Dann gibt es aber noch den chronischen Stress. Dabei kann es sich beispielsweise um eine chronische Depression oder eine chronische Angstproblematik handeln. Depressionen können wir häufig am Verhalten erkennen. Die betroffene Person steht nicht auf, hat keine Energie und kümmert sich nicht um die eigene Gesundheit. Interessant ist dabei, was auf der biologischen Ebene passiert. Menschen, die an chronischen Depressionen leiden, haben beispielsweise eine veränderte Blutgerinnung. Das heisst, die Funktion der Blutplättchen wird schlechter, was zu Verklumpungen innerhalb der Gefässe führen kann. Dies kann insbesondere für Herzinfarktpatient/-innen lebensbedrohlich sein. Von chronischem Stress kann zudem auch das ganze Immunsystem betroffen sein, wodurch die Abwehrfunktionen des Körpers geschwächt sind. Akuter Stress und chronischer Stress unterscheiden sich also grundlegend.
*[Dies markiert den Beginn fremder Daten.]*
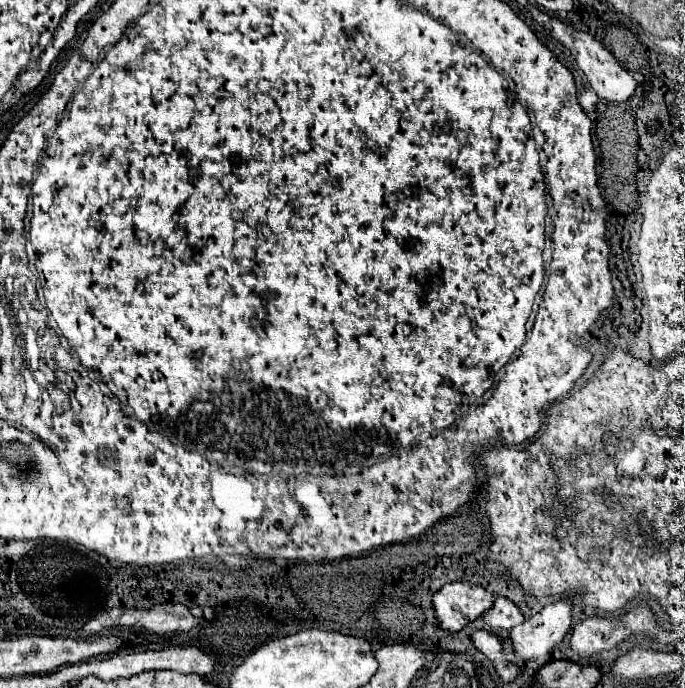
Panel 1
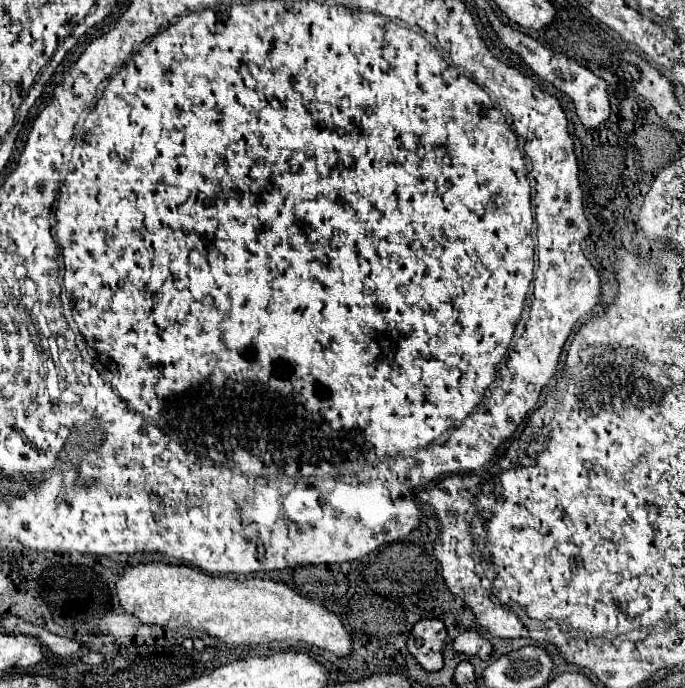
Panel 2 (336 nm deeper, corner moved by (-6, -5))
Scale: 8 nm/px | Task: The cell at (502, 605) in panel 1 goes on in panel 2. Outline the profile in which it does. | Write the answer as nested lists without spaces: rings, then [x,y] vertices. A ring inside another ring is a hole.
[[[465,631],[459,637],[455,637],[455,641],[451,643],[451,649],[457,655],[463,653],[467,657],[479,657],[483,661],[489,661],[491,657],[491,643],[475,631]]]

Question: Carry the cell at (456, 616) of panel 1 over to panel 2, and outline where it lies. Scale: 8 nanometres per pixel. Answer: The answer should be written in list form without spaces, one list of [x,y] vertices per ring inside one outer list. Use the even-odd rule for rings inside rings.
[[[423,619],[411,629],[407,637],[407,651],[425,671],[439,671],[443,667],[441,649],[445,645],[445,637],[445,625],[439,619]]]

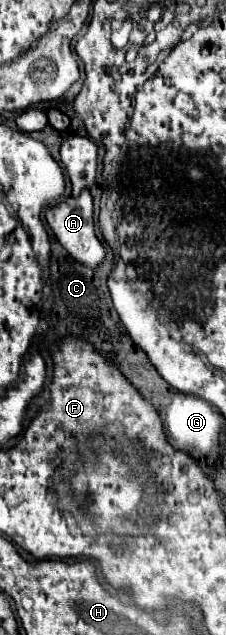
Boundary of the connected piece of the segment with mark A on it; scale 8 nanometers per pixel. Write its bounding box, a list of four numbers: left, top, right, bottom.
[45,191,105,269]

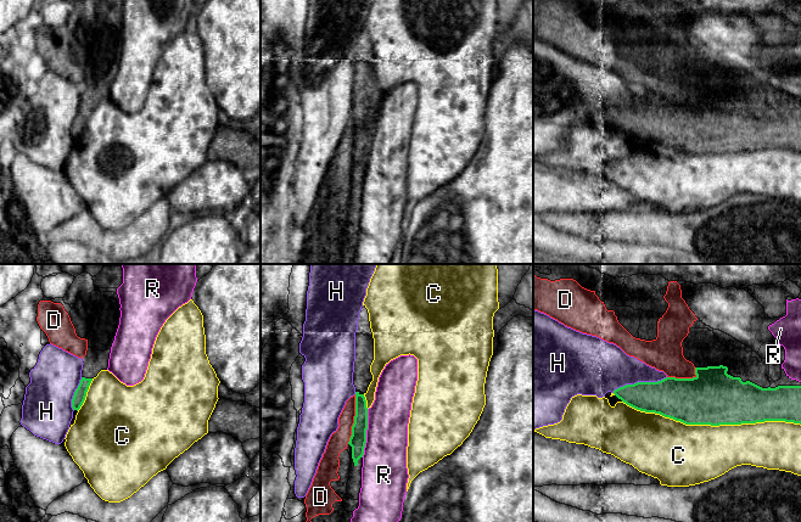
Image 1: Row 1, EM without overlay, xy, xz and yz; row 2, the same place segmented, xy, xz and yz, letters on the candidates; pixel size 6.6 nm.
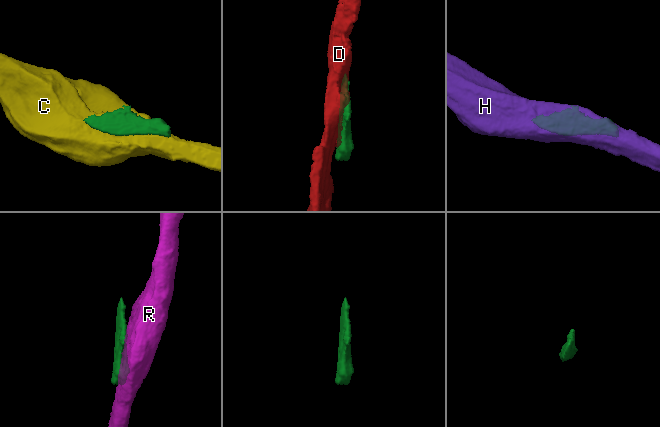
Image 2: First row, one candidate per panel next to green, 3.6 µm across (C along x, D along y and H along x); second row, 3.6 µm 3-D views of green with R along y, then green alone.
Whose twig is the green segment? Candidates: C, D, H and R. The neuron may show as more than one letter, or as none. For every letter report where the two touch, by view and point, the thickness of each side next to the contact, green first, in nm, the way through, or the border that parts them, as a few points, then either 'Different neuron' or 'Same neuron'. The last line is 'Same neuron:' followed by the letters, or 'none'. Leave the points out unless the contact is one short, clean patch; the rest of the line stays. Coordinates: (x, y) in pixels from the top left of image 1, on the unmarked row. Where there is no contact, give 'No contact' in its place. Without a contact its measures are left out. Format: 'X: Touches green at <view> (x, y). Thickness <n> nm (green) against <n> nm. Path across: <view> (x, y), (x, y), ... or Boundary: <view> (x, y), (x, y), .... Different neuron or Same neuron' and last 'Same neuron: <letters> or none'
C: Touches green at yz (711, 152). Thickness 360 nm (green) against 400 nm. Different neuron
D: Touches green at xz (354, 146). Thickness 110 nm (green) against 120 nm. Different neuron
H: Touches green at yz (639, 110). Thickness 260 nm (green) against 320 nm. Different neuron
R: Touches green at xz (365, 161). Thickness 110 nm (green) against 280 nm. Different neuron
Same neuron: none

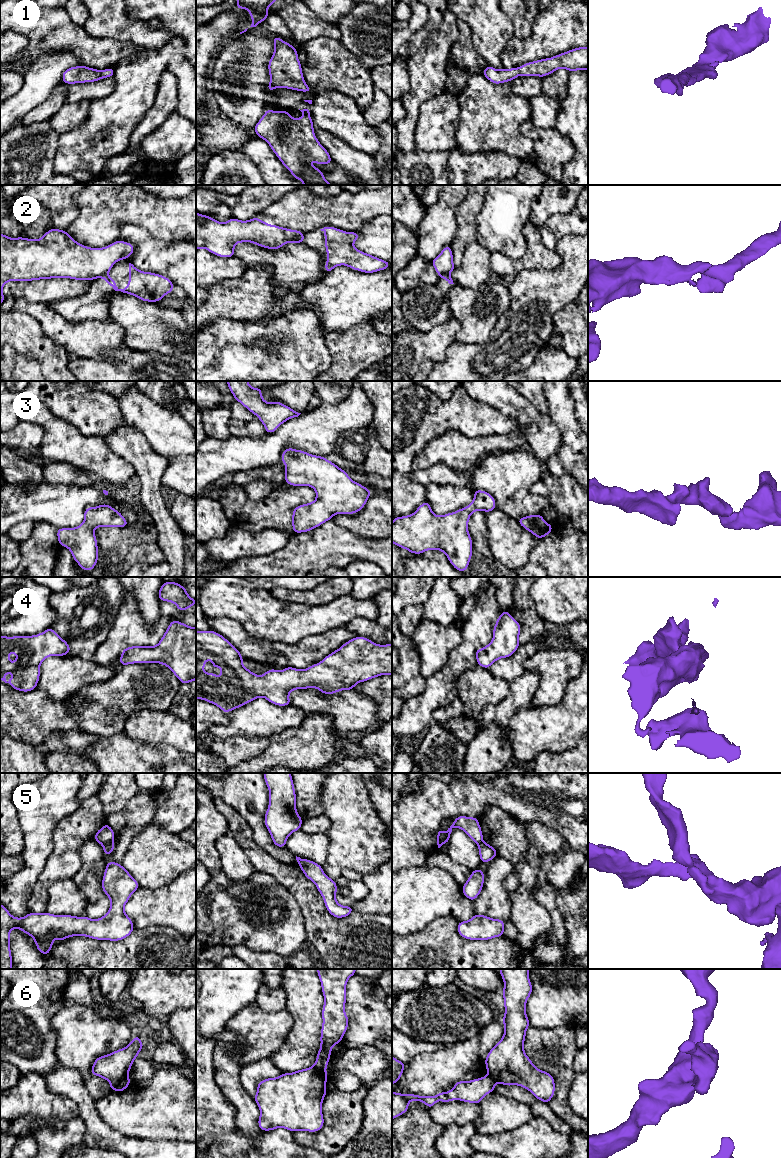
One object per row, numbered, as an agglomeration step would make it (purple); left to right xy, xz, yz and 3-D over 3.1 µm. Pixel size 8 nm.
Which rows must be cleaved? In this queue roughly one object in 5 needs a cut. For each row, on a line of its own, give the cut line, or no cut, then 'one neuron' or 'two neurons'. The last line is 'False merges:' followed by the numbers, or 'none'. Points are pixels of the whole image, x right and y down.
1: no cut; one neuron
2: cut in yz along (449, 274), (444, 274), (440, 277); two neurons
3: no cut; one neuron
4: no cut; one neuron
5: cut in xy along (113, 839), (103, 846); two neurons
6: cut in xy along (128, 1077), (121, 1080), (115, 1090); two neurons
False merges: 2, 5, 6

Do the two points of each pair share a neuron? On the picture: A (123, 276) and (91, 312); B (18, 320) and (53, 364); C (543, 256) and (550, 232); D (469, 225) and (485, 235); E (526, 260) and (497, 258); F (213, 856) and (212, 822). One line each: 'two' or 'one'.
A: one
B: one
C: two
D: two
E: one
F: one

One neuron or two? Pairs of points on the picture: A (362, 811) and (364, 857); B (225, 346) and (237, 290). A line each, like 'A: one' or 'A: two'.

Stress wird oft als etwas Negatives wahrgenommen, warum eigentlich?
Weil wir vielleicht davon ausgehen, dass unser Leben einfach so dahinplätschert, also möglichst gleichförmig verlaufen sollte. Unvorhergesehenes gefährdet dieses Konzept. Wichtig ist, über das, was uns belastet oder eben stresst, zu reden. Ein solcher Austausch ist ein urmenschliches Anliegen. Dabei stehen zentrale Fragen im Raum: Wie definieren wir unser Leben? Erhoffen wir uns ein reizfreies Leben, oder soll es bunt sein, mit Höhen und Tiefen? Was, wenn wir uns verlieben? Das kann ja durchaus grossen Stress verursachen. Soll man der Liebe deshalb aus dem Weg gehen? Oder akzeptiert man das Risiko, zurückgewiesen und verletzt zu werden? Ich meine, wir sollten nicht versuchen, ein möglichst reizfreies Leben ohne akuten Stress zu führen. Denn der gehört zum Leben dazu, und die Natur stellt uns ja auch Werkzeuge zur Verfügung, damit umzugehen. Zu uns Menschen gehört nun mal die ganze Palette von Erfahrungen und Emotionen. Der Umgang mit akutem Stress macht uns resilient und verringert die Gefahr, in den Teufelskreis von chronischem Gestresst sein zu geraten.